Nie ich sprawa, że prosił ją, by pojechała z nim do Afganistanu. Zresztą i tak będzie to zapewne cała grupa: może jakaś pielęgniarka do pomocy Jean-Pierre’owi na miejscu; może jacyś inni lekarze skierowani do różnych części kraju; dlaczego Jane nie mogłaby się znaleźć między nimi? Nie była co prawda pielęgniarką, ale mogłaby przejść przyśpieszony kurs, a jej wielkim atutem była znajomość farsi, narzecza języka perskiego, którym posługiwano się w rejonie, do którego udawał się Jean-Pierre.

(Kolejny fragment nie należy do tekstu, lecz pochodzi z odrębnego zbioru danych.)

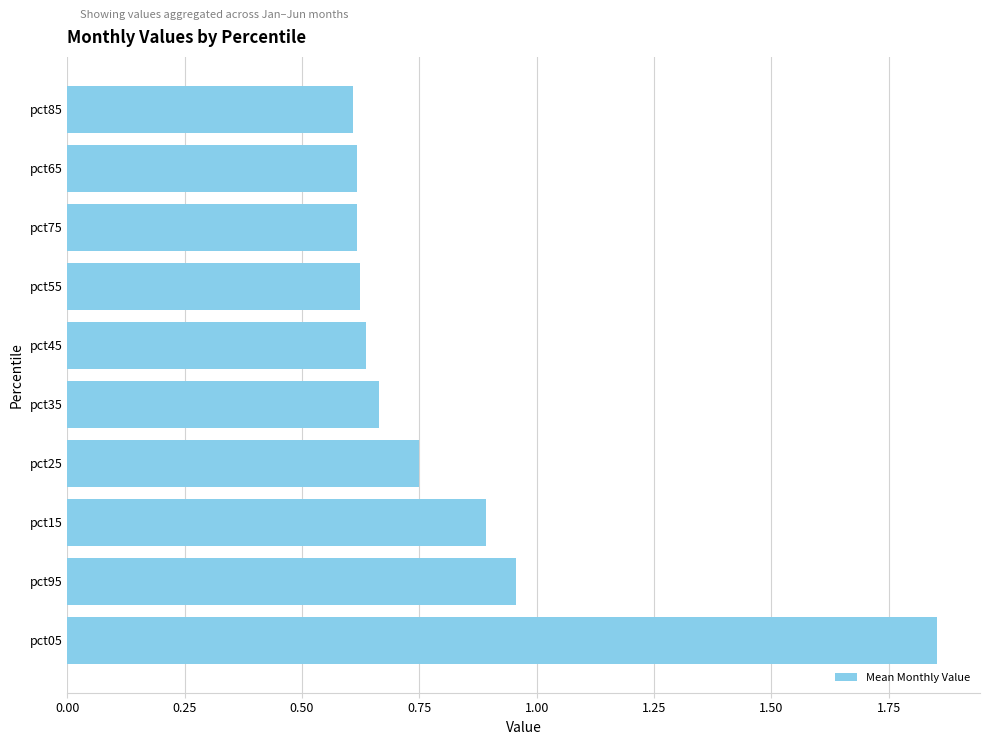

What is the change in value from pct15 to pct55?

-0.3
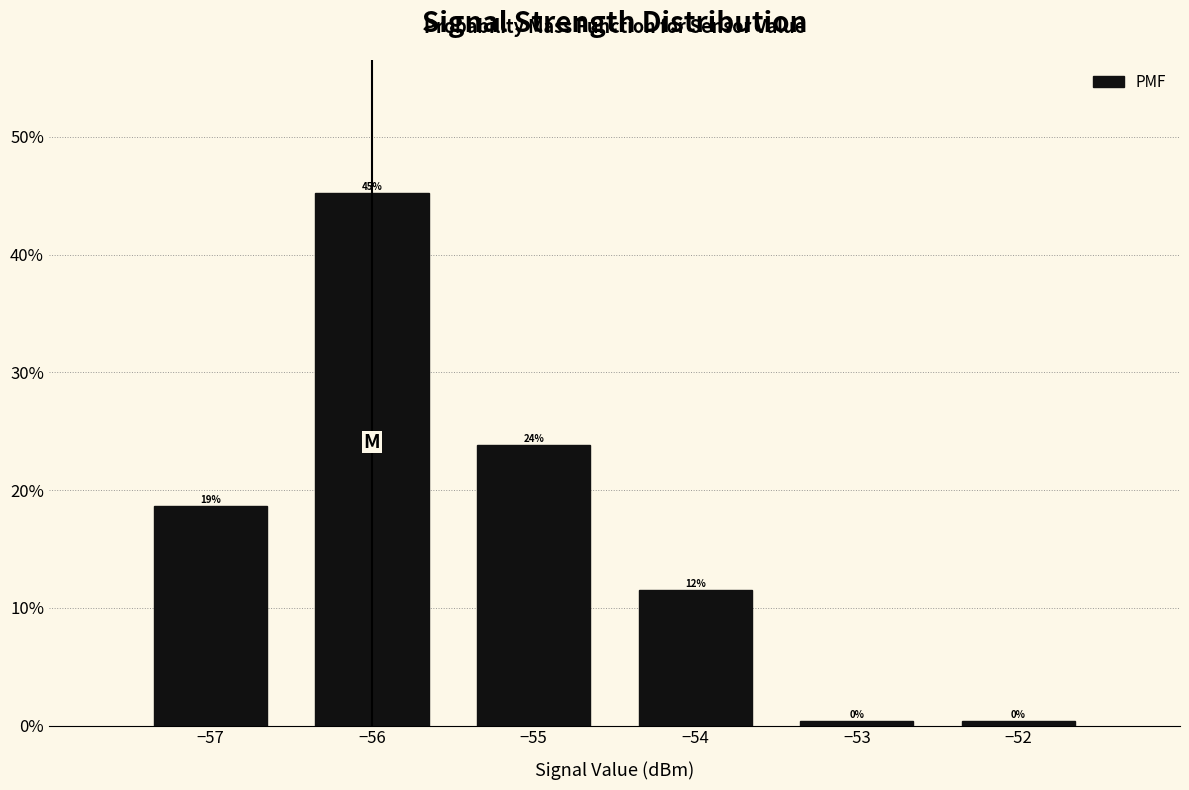

Are the bars horizontal?

No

Miał nadzieję, że wyrazi zgodę i w imię ideałów i żądzy przygód pojedzie z nim. Miał nadzieję, że zapomni tam o Ellisie i zakocha się w pierwszym Europejczyku, jaki nawinie się jej pod rękę. Będzie nim, ma się rozumieć, Jean-Pierre. Miał również nadzieję, że partia nigdy się nie dowie, iż namówił ją do wyjazdu z pobudek osobistych. Nie musieli tego wiedzieć i nie mieli jak się dowiedzieć – tak mu się przynajmniej wydawało. Być może się mylił. Być może mieli do niego pretensje.
Bzdura, powiedział sobie. Nie zrobiłem nic złego – a nawet gdyby, to nie będzie żadnej kary. To prawdziwe KGB, nie jakaś mityczna instytucja, która napawa lękiem prenumeratorów „Reader’s Digest”.
Raoul zaparkował wóz. Zatrzymali się przed drogą czynszową kamienicą na rue de l’Université. Poprzednie spotkanie z Leblondem również miało miejsce tutaj. Wysiedli z samochodu i weszli do budynku.
W korytarzu panował mrok. Wspięli się po krętych schodach na pierwsze piętro i zadzwonili do drzwi. Jak bardzo odmieniło się moje życie od chwili, kiedy po raz pierwszy stanąłem przed tymi drzwiami, pomyślał Jean-Pierre.